The Houthis said they attacked Abu Dhabi with four Quds 2 cruise missiles and fired a Zulfikar ballistic missile at the airport in Dubai, as well as using Samad 3 long-range drones.
UAE ambassador to Washington Yousef Al Otaiba told a webinar held by the Jewish Institute for National Security of America that the attack involved a combination of cruise missiles, ballistic missiles and drones, with several intercepted.
Three people with knowledge of the matter said that the damage was likely caused by drones, potentially fired from Yemen though the trajectory is still being investigated.
Escalation risk
While Houthi strikes have become a weekly occurrence in Saudi Arabia, usually intercepted by air-defense systems or landing in remote areas, a 2019 drone and missile attack on a major oil facility highlighted the broader risks when it briefly took out half the kingdom’s oil output and roiled global markets.
The smaller-scale attack in the UAE didn’t affect output and the oil market’s response was muted. But as the extent of the damage was still emerging in the hours following the strikes, several OPEC delegates discussed the potential market impact, according to three people with direct knowledge of the matter. The oil cartel next meets in early February.
Heightened attacks could also threaten shipping in the Red Sea, a vital choke-point for global trade, said Bernard Haykel, a professor of Near Eastern Studies at Princeton University.
“We are moving toward a period of escalation,” said Kirsten Fontenrose, who served as senior director for Gulf affairs at the White House’s National Security Council under the Trump administration. “The rapid increases in the distance missiles and drones can fly and in the payloads they can carry make their use too attractive.”
Regional ripples
The strike on Abu Dhabi came as momentum in Yemen’s seven-year-old war turned against the Houthis, with forces backed by the UAE and Saudi Arabia recapturing parts of energy-rich Shabwa province. Concerned about spreading Iranian influence, they intervened in Yemen’s war in 2015, after the Houthis swept through the north and took the capital, Sanaa.
Both Saudi Arabia and the UAE have sought to improve relations with Tehran in recent months, however, to reduce the threat of Houthi attacks and potential for military escalation in the region.
A Saudi official said the kingdom had started operations almost two months ago aimed at dismantling Houthi drone and ballistic missile capabilities and had found and destroyed two missile launch sites since the Abu Dhabi attack, but the group was posing a growing threat and had shown little interest in U.N. peace efforts.
The scale of the regional threat is increasing and the Houthis are threatening international security, not just Yemen and its neighbors, the official said.
In Tehran, analysts close to the government downplayed the notion that the Islamic Republic ordered the attack, though many Yemen-watchers said it would be surprising for the Houthis to escalate without consultation, particularly at a critical juncture for regional diplomacy and nuclear negotiations.
Houthi missiles and drones are based on Iranian technology developed over decades to bolster the Islamic Republic in any confrontation with the U.S. They’ve become a weapon of choice for non-state actors seeking to inflict damage on more conventionally powerful opponents.
Israeli, U.K. and U.S. officials blamed Iranian drones in July for an attack on an oil tanker linked to an Israeli billionaire off Oman. Months later, the U.S Treasury sanctioned a network of companies and people it identified as supporting drone development programs run by the Islamic Revolutionary Guard Corps.
The latest assault appeared relatively surgical, reflecting Iranian training and tactics, yet the Houthis are technically capable of conducting the operation independently, according to Dina Esfandiary, the London-based senior adviser at International Crisis Group.
“The UAE and Saudi Arabia are vulnerable to such attacks,” she said, “despite heavy investments in air defenses.”

● ● ● ● ● ● ●

REQUEST A: In the entries, reproduce word for word the lines starting with the one containing "DESCRIPTION" and going on through the one containing "corresponding button. More i".
The article and the entries have nothing to do with each other.

AVAILABLE DATA:
● ● ● ● ● ● ●

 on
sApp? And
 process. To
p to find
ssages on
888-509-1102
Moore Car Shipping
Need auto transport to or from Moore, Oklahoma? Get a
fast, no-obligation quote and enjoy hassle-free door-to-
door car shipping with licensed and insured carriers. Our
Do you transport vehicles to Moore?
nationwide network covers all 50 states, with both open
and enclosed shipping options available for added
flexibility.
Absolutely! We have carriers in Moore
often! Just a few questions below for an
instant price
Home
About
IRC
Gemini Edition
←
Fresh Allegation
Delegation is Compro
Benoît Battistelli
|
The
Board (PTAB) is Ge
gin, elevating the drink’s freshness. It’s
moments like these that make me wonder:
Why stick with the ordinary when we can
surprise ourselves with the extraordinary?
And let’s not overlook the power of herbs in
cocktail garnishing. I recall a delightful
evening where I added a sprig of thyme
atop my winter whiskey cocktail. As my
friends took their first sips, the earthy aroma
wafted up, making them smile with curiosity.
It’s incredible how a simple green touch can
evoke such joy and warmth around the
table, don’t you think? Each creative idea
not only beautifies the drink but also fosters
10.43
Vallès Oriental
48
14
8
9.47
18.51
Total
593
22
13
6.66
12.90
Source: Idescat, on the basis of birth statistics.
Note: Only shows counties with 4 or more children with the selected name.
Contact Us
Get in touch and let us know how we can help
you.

● ● ● ● ● ● ●

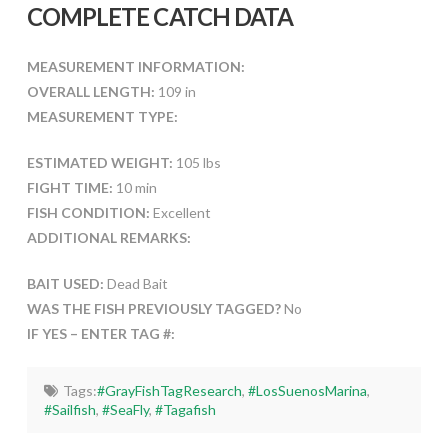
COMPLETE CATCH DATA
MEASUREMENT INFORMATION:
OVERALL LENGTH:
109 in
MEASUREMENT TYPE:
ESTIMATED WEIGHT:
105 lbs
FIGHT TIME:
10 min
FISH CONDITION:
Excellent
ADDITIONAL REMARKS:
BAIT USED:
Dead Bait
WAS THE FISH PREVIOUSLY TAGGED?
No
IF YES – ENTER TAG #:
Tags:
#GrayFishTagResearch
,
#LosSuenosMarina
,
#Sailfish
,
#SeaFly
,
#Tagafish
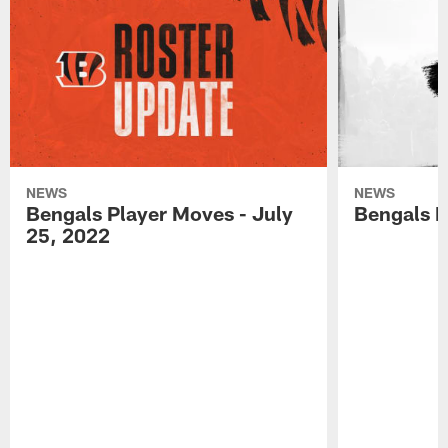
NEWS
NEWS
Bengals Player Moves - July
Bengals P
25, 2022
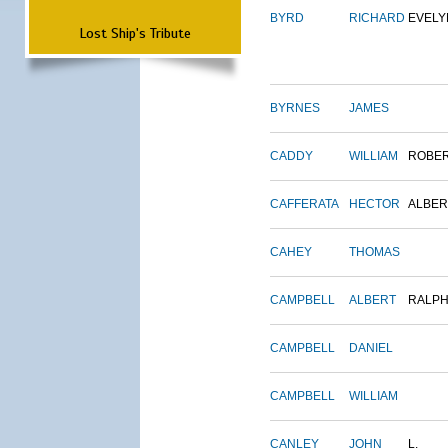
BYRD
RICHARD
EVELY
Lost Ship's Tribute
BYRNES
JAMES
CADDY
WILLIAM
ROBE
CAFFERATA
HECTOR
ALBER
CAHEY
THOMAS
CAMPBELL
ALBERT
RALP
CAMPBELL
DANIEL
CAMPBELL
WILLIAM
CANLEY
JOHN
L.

● ● ● ● ● ● ●

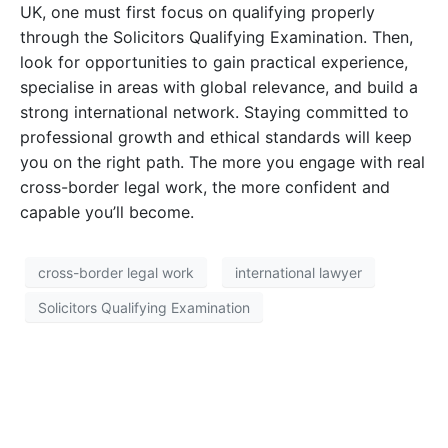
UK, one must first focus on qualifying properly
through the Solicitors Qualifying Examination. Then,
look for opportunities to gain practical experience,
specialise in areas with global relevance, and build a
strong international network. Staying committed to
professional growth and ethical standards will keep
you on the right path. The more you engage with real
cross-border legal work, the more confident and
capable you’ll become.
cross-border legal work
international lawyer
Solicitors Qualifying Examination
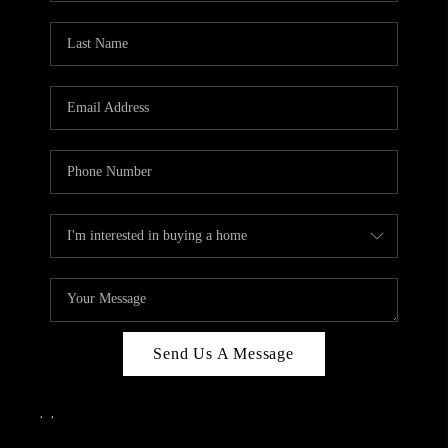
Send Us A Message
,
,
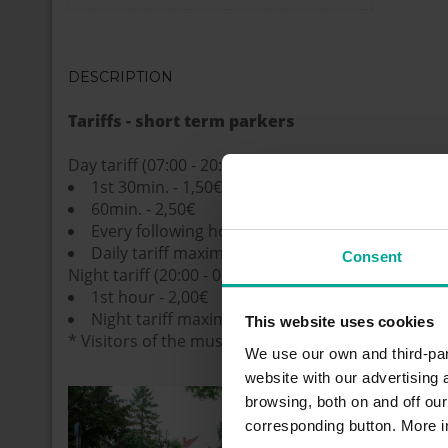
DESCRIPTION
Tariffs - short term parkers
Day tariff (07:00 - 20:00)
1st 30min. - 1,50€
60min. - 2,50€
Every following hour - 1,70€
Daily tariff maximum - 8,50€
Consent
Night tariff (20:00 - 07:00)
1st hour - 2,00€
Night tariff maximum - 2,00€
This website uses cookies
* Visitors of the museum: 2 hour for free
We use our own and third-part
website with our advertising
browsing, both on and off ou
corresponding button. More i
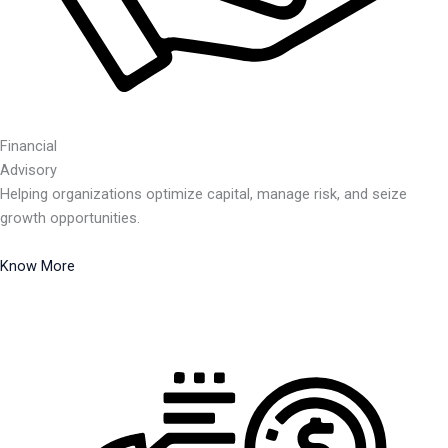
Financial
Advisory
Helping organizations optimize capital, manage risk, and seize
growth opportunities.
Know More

● ● ● ● ● ● ●

REQUEST B: In the article on the Houthi attacks, what weapon did the Houthis say they fired at the airport in Dubai?

RESPONSE BOX A:
DESCRIPTION
Tariffs - short term parkers
Day tariff (07:00 - 20:00)
1st 30min. - 1,50€
60min. - 2,50€
Every following hour - 1,70€
Daily tariff maximum - 8,50€
Consent
Night tariff (20:00 - 07:00)
1st hour - 2,00€
Night tariff maximum - 2,00€
This website uses cookies
* Visitors of the museum: 2 hour for free
We use our own and third-part
website with our advertising
browsing, both on and off ou
corresponding button. More i

RESPONSE BOX B: A Zulfikar ballistic missile.